ル・コルビュジエの作家としての魅力は、作品における矛盾やズレ、それに対する自意識が濃密ににじみ出ていること…というとあまりに作家主義的思い込みな言辞だけど、少なくとも多くの建築や建築家に滅多にみられないナニかがあり、それについて何十年もの間、語られようと表現が模索されてきた対象であるのだろうとは思う。矛盾のないものに魅力はない、そこに解くべきナゾが存在しないから。

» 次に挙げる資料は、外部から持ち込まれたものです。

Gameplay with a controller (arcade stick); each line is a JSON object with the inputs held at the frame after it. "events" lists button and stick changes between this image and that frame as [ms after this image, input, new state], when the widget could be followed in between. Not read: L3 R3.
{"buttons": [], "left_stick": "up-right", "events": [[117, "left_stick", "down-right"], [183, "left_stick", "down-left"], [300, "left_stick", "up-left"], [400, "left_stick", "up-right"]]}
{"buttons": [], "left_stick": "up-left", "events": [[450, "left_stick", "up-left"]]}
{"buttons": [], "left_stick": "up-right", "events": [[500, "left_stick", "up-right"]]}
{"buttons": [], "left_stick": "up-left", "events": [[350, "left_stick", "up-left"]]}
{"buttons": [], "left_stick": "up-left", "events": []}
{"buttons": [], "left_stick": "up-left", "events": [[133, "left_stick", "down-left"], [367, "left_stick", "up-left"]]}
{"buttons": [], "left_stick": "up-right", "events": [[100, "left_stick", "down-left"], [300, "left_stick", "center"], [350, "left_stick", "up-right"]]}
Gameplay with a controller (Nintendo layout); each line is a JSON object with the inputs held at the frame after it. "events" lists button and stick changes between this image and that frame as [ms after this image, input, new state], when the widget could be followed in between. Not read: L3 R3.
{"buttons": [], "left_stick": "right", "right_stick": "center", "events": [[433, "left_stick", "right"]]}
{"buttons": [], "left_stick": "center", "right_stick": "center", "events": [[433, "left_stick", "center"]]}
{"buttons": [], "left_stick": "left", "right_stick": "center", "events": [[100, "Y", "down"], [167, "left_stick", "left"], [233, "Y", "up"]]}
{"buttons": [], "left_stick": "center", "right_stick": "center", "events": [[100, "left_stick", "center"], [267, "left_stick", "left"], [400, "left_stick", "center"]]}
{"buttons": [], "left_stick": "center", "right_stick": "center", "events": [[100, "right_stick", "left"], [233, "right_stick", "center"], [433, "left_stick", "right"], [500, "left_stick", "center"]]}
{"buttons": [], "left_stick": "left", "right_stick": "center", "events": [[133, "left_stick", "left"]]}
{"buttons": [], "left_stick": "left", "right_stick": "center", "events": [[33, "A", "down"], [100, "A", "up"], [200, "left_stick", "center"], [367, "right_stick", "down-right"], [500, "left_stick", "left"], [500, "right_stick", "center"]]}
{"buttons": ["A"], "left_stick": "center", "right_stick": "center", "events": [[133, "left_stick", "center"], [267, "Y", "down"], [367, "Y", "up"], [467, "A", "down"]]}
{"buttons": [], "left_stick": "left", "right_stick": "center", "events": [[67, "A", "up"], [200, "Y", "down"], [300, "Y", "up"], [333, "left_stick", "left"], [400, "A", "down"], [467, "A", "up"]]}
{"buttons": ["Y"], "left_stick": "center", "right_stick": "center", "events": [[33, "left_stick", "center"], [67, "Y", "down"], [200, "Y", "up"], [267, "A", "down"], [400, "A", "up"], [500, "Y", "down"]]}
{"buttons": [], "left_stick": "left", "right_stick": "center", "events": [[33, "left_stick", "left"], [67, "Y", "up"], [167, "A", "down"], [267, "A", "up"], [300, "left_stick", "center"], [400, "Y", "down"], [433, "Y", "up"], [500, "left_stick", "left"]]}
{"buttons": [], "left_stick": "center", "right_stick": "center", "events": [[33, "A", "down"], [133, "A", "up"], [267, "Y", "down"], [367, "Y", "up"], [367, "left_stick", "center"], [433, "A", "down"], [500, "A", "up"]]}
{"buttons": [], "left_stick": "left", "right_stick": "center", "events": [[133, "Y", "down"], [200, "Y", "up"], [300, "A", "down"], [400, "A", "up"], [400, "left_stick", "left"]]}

模型より絵画よりナニヨリ、展示で何よりも目を引いたのはガラスのケースに並べられた遺品である。黒ぶち眼鏡2竿と身分証明書。おなじみの黒ぶち眼鏡は生々しい身体性を伝え、小難しい顔写真つきの身分証明書はコルビュジエ/ジャンヌレの存在のあり方を伝える。この二つの変身道具を通してコル様の矛盾さかげんにググッと近づいた気がした。フランス政府発行の身分証明書の署名は「ジャンヌレ、通称ル・コルビュジエ」、職業は「文学者」(諸芸術家?)と書かれていた気がするけれど(←不確かです)、こういうのもありなのね…と思う。単純に仕事上の名前を併記したほうが便利であるからか、それとも深読み?すれば、スイス・アルプスからフランスに帰化したのは「ジャンヌレ」でオシャレなパリジャンであるのは「ル・コルビュジエ」であるという区別なのか。二つの人格の共存とそれに伴う変身願望…。あまりに人間くさくて他人の気がしなくなってくる。他人だけど。